S. Wiesenthal, who survived the terrors of Mauthausen, has seriously damaged his health after the years of work. His practitioner recommended him to shift to some relaxing activity in his spare time and Wiesenthal got keen on stamp collecting. Gradually, he became actively engaged in collecting postage stamps from all over the world. They helped him to relax after working with various files and loads of info.
Engaged in philately with increasing enthusiasm, he kept in touch with philatelists from all continents, exchanged stamps with them, and carefully read everything his acquaintances wrote to him. In 1953, he learned that a famous philatelist, the Austrian baron living in Tyrol, was selling part of his solid collection of stamps. Wiesenthal visited him and spent the whole evening in the Baron’s villa located near Innsbruck. When the host and the guest talked about their common hobbies, the conversation gradually moved to other topics and the men started talking about Nazism.
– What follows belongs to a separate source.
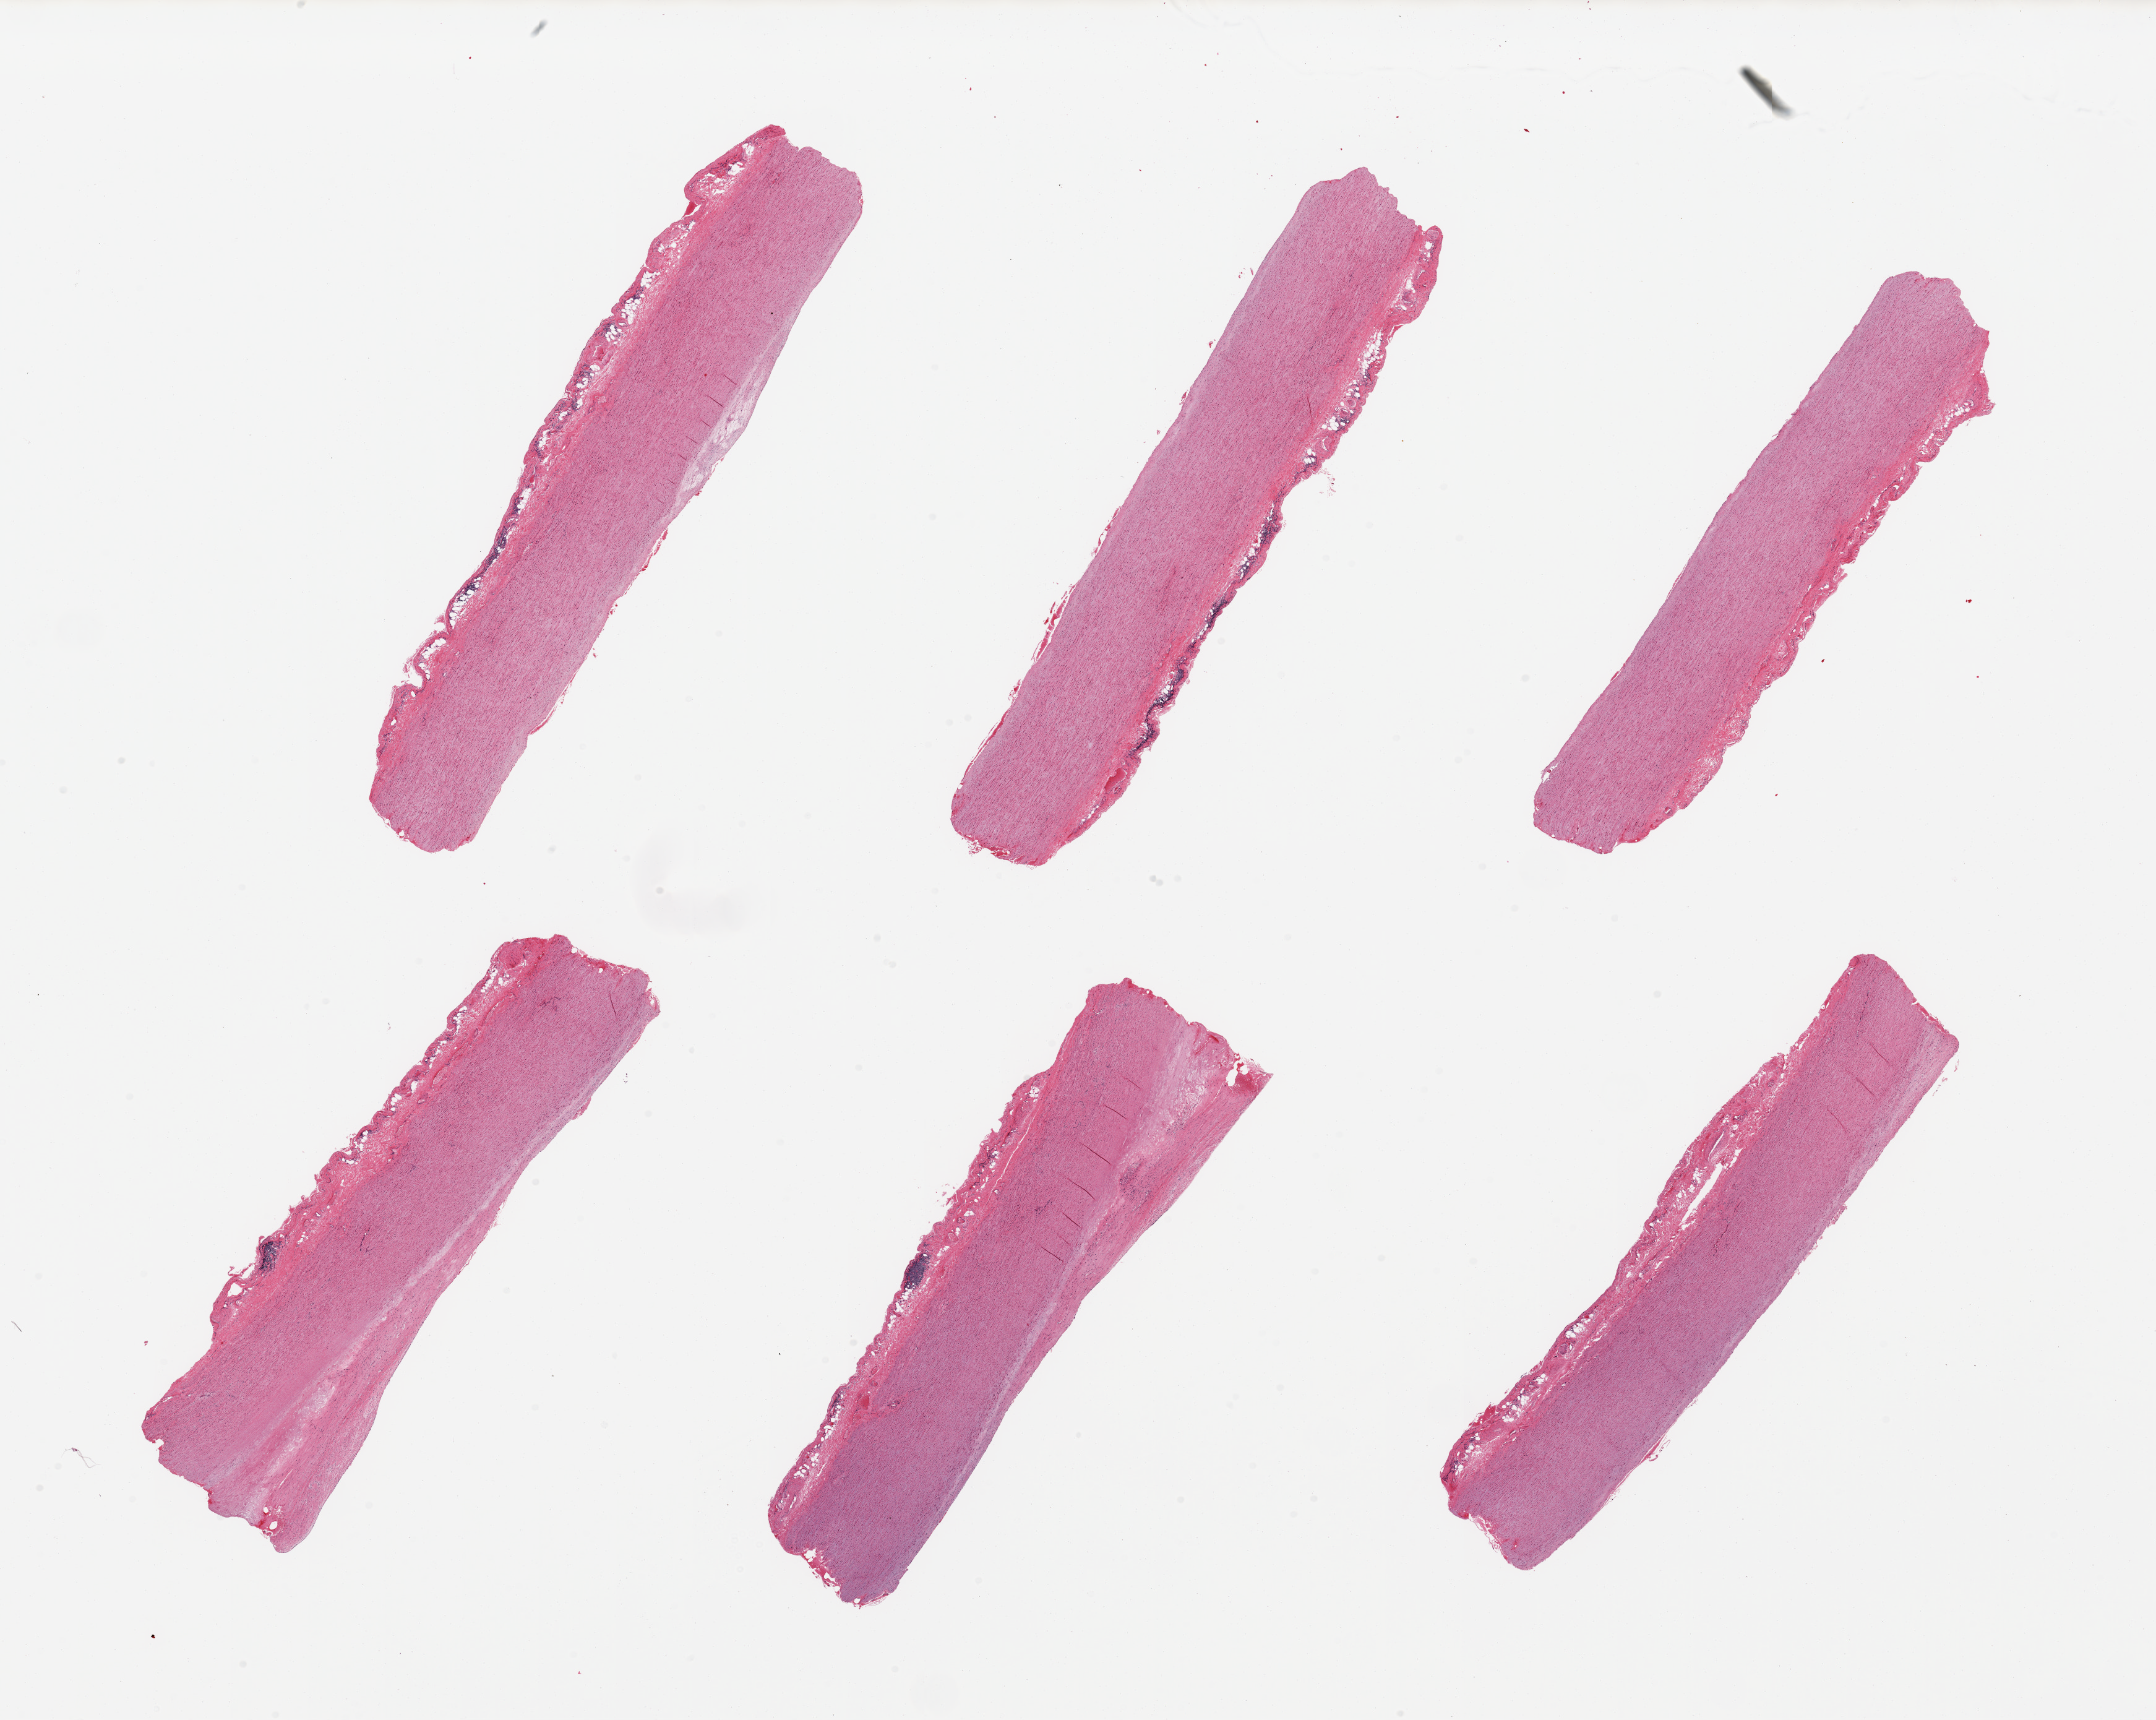
Whole-slide image, hematoxylin and eosin (H&E) stain, brightfield, a low-resolution overview of the entire scanned area, about 27.6 x 22.0 mm; PAXgene-fixed, paraffin-embedded tissue; target tissue: aorta; donor tissue sample.
- review note (as recorded): 6 pieces, atherosis up to ~1.5mm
Wiesenthal spoke about the experiences at Mauthausen, about the death of his family. The baron was extremely impressed by this story, and he, according to his words, was a monarchist and a Catholic, for which he was also persecuted by the Nazis; although these experiences were incomparable with the torment of prisoners and people kept in concentration camps.
Then the baron took some letter from his desk and told his interlocutor that the content of the letter continues the topic of their conversation. The letter came from Buenos Aires, from a friend of the owner of the villa, who was also a philatelist. The correspondent replied that he had seen Eichmann, who led the anti-Jewish action, already twice in his neighborhood. The interlocutor reported that Eichmann was living in Buenos Aires and working in some water company. That information was worthy of attention indeed.
It was important to verify the information and find the offender. Wiesenthal notified the Israeli intelligence of this and they launched an investigation. Two of intelligence employees managed to track Eichmann down in Argentina and began to control his every move. However, it was necessary to obtain irrefutable evidence that this employee of one small company, who was hiding under the name of Ricardo Klement and was extremely cautious so as not to make any extra acquaintances, and Eichmann were the same individual.
Having gathered exhaustive information about him, agents found that Eichmann would always (and in any circumstances) present his wife with a bouquet of roses on her birthday. When her next birthday came, the agents kept their eyes on the suspect. While he was going to his workplace, he went to a flower shop and ordered a bouquet of roses, saying that he would come to pick them up later on his way from work. This episode was the last link in the chain of evidence. Further details may be omitted. In 1960, many newspapers across the globe talked about how Eichmann was captured, escorted to a secluded villa, and then secretly transported to Israel.